=== Consegna ===
Rispondi a queste domande usando il brano sui tamponi nelle scuole riportato più sotto.
1. Chi è il presidente della Federazione Italiana Medici Pediatri?
2. Dopo quanti giorni di assenza serve un certificato per la riammissione a scuola?
3. Quante telefonate al giorno ricevono i pediatri in inverno per influenze, raffreddori e simili?

#### Brano fornito ####

«Se il governo ci avesse coinvolto ai tavoli ora saprebbe quante richieste di assistenza per influenze, raffreddori e simili riceviamo in inverno: almeno 30 telefonate al giorno»
«Tra massimo un mese nelle scuole italiane ci sarà il caos a causa dei tamponi».
Ne è sicuro il presidente della Federazione Italiana Medici Pediatri, Paolo Biasci, che all'AGI illustra le criticità cui stanno andando incontro pediatri di base e dirigenti scolastici. Le linee guida per la gestione dei focolai nelle scuole messo a punto da Iss, ministero della Salute e ministero dell'Istruzione, prevedono che in caso di febbre o di sintomi compatibili con il Covid-19, i genitori non debbano mandare i bambini a scuola. E se il minore si assenta per più di tre giorni per la riammissione a scuola è necessario un certificato che il pediatra potrà compilare solo a fronte del responso del tampone.
«Tra qualche settimana si svuoteranno le classi sia per numero di contagiati che di sospetti», spiega Biasci. «La procedura è chiara: il medico fa richiesta di tampone al dipartimento di prevenzione (la Asl), la domanda viene recepita e presa in carico, a quel punto il genitore viene chiamato per un appuntamento, il tampone viene eseguito e poi bisogna attendere la risposta. Se le richieste di tamponi sono tante, il bambino resta a casa una settimana, 10 giorni. Magari, nel frattempo, il raffreddore è passato ma dobbiamo comunque attendere».
E nel frattempo il bambino perde giorni di scuola e i genitori mancano da lavoro.
«Che la scuola sarebbe stata una grossa scommessa lo sapevamo tutti», osserva ancora Biasci. «Piuttosto - rincara il presidente di Fimp - se il governo ci avesse coinvolto ai tavoli ora saprebbe quante richieste di assistenza per influenze, raffreddori e simili riceviamo in inverno: almeno 30 telefonate al giorno».

#### Dati mostrati ####

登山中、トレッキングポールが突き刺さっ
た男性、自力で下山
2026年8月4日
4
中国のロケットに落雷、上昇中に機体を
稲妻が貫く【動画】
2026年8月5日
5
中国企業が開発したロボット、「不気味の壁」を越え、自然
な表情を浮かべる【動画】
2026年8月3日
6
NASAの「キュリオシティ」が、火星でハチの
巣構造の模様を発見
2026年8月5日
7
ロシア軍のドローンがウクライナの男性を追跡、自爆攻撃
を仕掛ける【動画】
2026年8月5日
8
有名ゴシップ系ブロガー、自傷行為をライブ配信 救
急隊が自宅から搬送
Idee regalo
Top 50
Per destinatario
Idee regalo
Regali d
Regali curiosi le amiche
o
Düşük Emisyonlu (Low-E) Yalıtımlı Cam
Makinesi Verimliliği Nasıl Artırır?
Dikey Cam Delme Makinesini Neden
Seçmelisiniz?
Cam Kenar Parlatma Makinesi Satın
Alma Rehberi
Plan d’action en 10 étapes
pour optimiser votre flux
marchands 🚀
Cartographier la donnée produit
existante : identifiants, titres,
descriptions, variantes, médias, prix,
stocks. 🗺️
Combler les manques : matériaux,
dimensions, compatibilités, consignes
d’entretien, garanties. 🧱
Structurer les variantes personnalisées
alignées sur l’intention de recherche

####
#### Dati mostrati ####

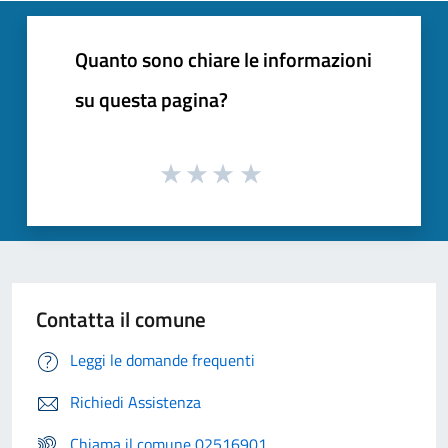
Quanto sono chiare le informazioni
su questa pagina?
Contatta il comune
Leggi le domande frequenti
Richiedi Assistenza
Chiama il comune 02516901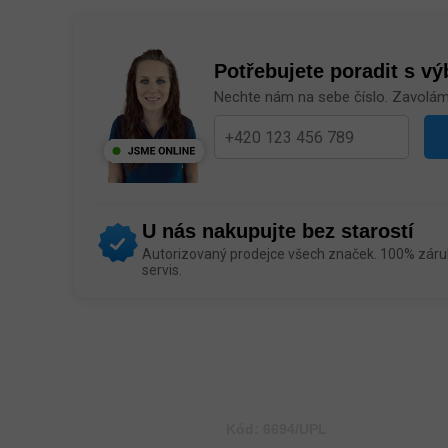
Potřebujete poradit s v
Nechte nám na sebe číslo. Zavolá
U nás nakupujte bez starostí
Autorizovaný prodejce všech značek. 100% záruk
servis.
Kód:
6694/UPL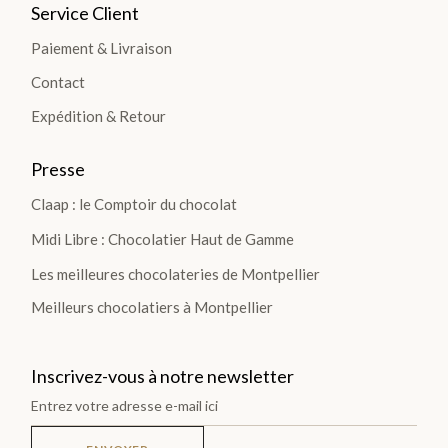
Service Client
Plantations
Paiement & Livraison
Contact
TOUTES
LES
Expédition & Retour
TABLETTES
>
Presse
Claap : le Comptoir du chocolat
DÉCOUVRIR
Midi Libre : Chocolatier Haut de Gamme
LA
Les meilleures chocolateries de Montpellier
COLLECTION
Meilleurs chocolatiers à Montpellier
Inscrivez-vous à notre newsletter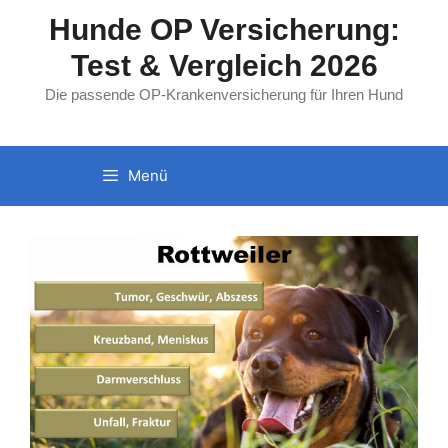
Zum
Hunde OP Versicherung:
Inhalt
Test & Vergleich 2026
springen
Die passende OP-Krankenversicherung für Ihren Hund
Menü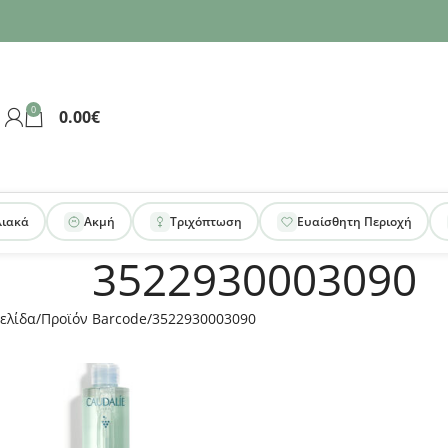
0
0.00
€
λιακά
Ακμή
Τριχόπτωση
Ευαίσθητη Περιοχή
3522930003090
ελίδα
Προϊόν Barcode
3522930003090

####
#### Dati mostrati ####

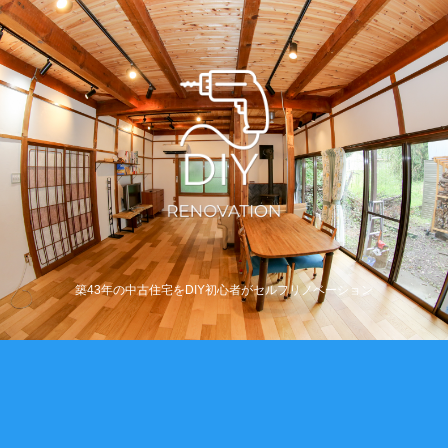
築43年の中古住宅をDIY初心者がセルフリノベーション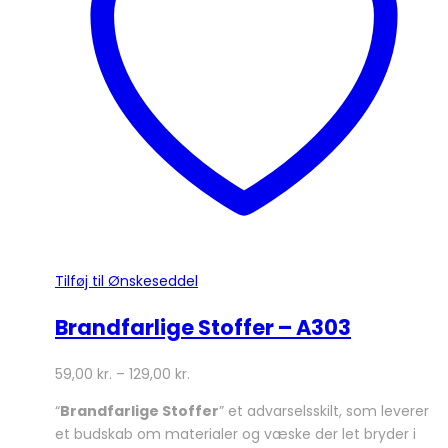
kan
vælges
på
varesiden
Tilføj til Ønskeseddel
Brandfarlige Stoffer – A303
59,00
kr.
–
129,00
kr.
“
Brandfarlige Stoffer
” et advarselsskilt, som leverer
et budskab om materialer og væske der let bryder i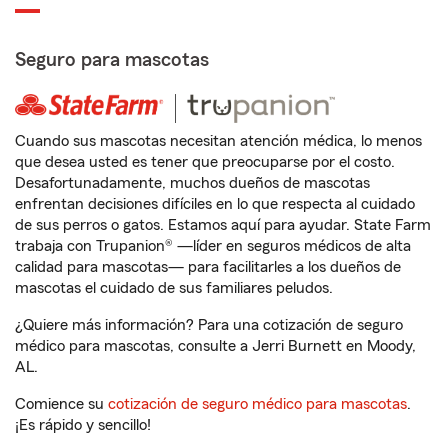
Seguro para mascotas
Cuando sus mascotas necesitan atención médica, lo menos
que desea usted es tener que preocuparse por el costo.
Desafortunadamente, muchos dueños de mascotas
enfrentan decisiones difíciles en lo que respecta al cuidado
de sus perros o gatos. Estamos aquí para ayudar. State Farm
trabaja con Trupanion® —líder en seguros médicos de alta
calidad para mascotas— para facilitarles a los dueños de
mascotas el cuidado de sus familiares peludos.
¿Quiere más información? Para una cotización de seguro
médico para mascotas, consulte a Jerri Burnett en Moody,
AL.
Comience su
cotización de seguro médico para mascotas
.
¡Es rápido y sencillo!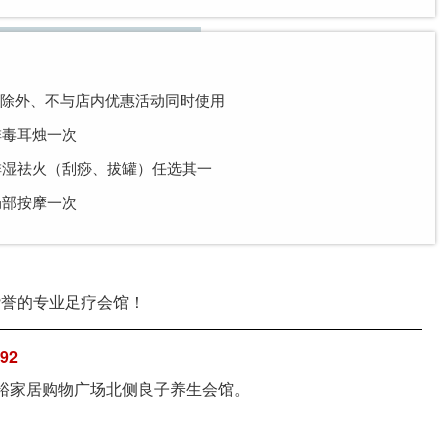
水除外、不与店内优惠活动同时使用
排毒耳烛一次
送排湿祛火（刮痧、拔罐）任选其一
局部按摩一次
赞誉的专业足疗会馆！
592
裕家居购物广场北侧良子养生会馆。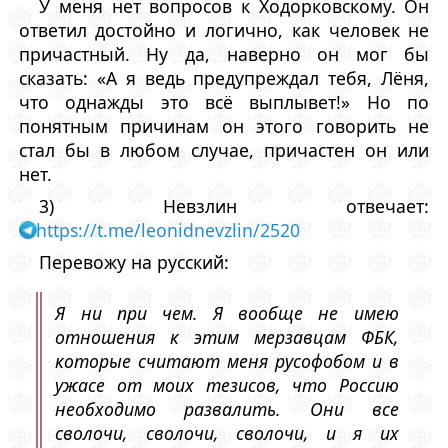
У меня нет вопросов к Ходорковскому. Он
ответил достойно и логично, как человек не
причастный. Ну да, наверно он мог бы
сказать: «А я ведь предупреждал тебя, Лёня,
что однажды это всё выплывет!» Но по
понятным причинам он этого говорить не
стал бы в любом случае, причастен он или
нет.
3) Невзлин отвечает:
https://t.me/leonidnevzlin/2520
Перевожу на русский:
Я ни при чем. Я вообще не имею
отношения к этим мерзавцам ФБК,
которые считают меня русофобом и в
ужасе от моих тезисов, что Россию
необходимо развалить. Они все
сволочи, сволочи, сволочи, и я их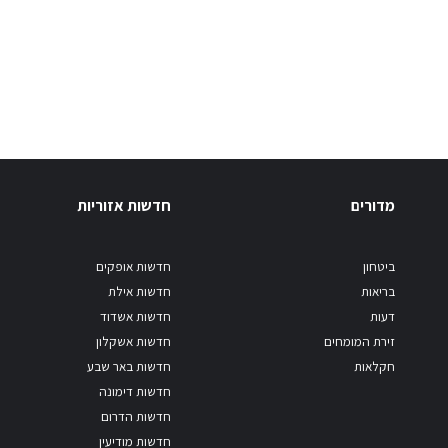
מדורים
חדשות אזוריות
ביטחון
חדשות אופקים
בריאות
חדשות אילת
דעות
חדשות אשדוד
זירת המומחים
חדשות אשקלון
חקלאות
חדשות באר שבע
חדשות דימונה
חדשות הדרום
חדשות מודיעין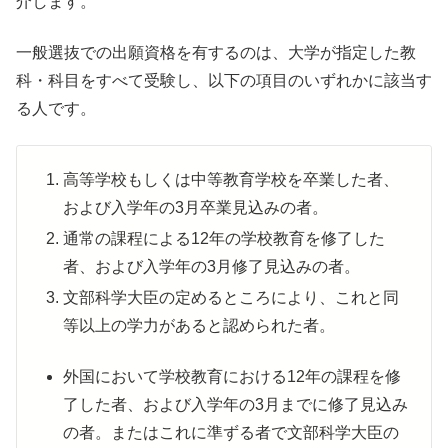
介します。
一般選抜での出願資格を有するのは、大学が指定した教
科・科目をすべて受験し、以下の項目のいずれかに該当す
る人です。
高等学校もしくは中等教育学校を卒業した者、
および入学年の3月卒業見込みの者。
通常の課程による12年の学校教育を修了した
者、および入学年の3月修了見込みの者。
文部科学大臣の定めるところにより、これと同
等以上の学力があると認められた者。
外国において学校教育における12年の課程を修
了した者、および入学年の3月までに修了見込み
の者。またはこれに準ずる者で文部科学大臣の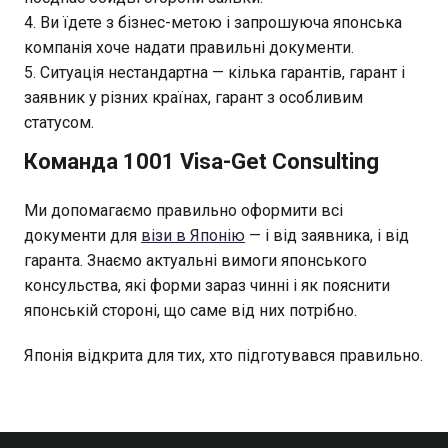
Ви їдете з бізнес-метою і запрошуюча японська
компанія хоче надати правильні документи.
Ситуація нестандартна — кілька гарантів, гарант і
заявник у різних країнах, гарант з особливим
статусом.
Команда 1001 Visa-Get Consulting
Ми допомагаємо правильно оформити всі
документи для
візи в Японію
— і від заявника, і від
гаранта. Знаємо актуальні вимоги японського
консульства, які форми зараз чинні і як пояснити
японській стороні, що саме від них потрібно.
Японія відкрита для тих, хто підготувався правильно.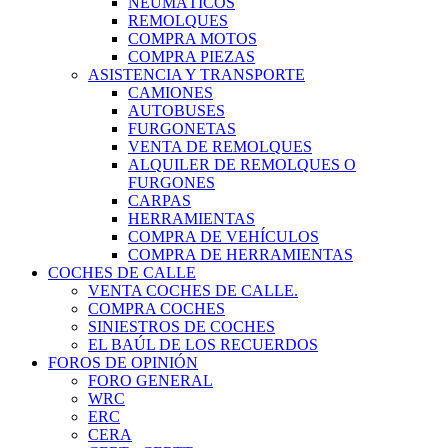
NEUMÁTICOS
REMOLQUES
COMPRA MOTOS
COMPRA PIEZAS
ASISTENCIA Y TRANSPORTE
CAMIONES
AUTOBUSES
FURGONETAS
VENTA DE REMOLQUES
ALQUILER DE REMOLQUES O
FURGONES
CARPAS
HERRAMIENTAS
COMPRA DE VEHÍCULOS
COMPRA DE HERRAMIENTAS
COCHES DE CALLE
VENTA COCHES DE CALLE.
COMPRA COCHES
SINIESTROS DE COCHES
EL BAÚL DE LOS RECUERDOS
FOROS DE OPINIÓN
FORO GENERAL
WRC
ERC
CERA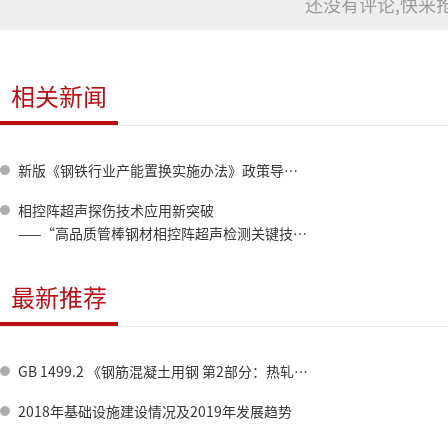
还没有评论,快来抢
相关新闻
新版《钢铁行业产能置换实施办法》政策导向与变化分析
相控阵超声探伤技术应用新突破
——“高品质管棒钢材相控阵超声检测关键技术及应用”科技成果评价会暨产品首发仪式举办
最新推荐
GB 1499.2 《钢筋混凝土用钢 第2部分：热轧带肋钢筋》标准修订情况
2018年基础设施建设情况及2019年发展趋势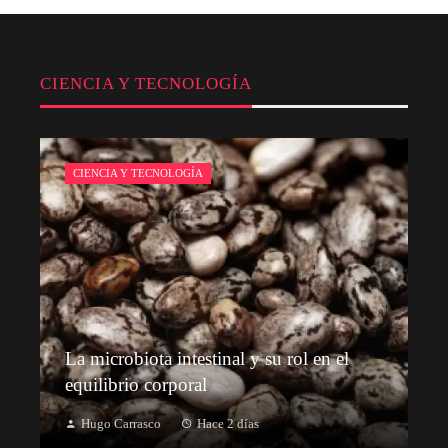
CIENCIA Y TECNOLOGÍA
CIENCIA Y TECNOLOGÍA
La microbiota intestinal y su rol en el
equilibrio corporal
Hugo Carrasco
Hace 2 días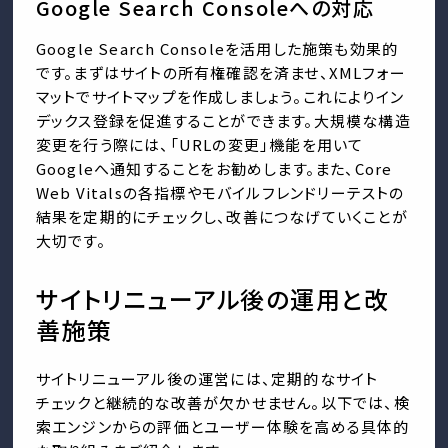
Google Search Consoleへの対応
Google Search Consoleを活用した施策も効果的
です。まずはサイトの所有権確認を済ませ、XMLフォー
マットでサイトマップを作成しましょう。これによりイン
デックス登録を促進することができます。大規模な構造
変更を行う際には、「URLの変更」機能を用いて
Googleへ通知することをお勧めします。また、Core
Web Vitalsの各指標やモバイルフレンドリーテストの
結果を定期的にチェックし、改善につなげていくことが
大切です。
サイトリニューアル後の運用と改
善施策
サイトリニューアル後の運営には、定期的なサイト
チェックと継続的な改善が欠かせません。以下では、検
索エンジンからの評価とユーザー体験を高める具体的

####

=== Risposta attesa ===
1. Paolo Biasci.
2. Serve quando l'assenza dura più di tre giorni.
3. Almeno 30 telefonate al giorno.